Шрифт:
С хозяином она расплатилась за комнату.
— Или не угодил я тебе? Живи, бог с тобою.
— Я и без того благодарна вам, — отвечала Ольга Палем. — Вы добрый человек. Но здесь я была слишком несчастна. Мне тяжело оставаться у вас, буду искать новое место, где меня никто не знает и я всем чужая. Так легче.
Сыросек совал ей шестнадцать рублей обратно:
— Да ну тя к лешему, дуреха такая! Небось и самой-то не хватает… Да и кудыть же ты теперича?
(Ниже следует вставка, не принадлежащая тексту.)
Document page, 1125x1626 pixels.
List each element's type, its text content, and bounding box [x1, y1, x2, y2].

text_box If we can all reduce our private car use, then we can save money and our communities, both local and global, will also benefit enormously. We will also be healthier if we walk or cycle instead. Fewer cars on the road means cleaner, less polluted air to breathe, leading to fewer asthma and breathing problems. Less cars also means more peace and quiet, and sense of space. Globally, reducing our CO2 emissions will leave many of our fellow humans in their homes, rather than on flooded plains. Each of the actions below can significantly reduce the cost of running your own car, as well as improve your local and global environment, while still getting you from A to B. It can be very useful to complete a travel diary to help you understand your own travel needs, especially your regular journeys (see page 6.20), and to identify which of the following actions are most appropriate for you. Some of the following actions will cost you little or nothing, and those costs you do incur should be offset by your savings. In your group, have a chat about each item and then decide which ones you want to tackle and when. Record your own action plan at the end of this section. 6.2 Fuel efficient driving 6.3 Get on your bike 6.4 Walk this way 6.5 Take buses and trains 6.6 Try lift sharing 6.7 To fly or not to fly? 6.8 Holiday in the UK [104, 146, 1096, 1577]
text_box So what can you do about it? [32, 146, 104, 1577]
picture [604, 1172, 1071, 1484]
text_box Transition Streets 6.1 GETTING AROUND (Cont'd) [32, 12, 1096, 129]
— Ах, сама не ведаю. Вот найму извозчика, и пусть прокатит меня хоть до «Пале-Рояля». Мне теперь все равно…
15. «ПАЛЕ-РОЯЛЬ»
Разве тут уснешь? Ей мешала певичка из сада «Буфф», с утра тренировавшая голос для услаждения гулящей публики:
Мне ночные развлеченья не приносят наслажденья, от своей душевной муки Я давно страдаю так, что надеть решила брюки и коротенький пиджак…По коридорам шатались непризнанные гении — пьяные, пьяненькие и абсолютно трезвые, но жаждавшие похмелиться. Ольга Палем лежала в своем номере, с головой накрывшись одеялом, а до нее все равно долетали голоса соседей из коридора:
— Не я ли тебе говорю, что Бисмарк — это голова.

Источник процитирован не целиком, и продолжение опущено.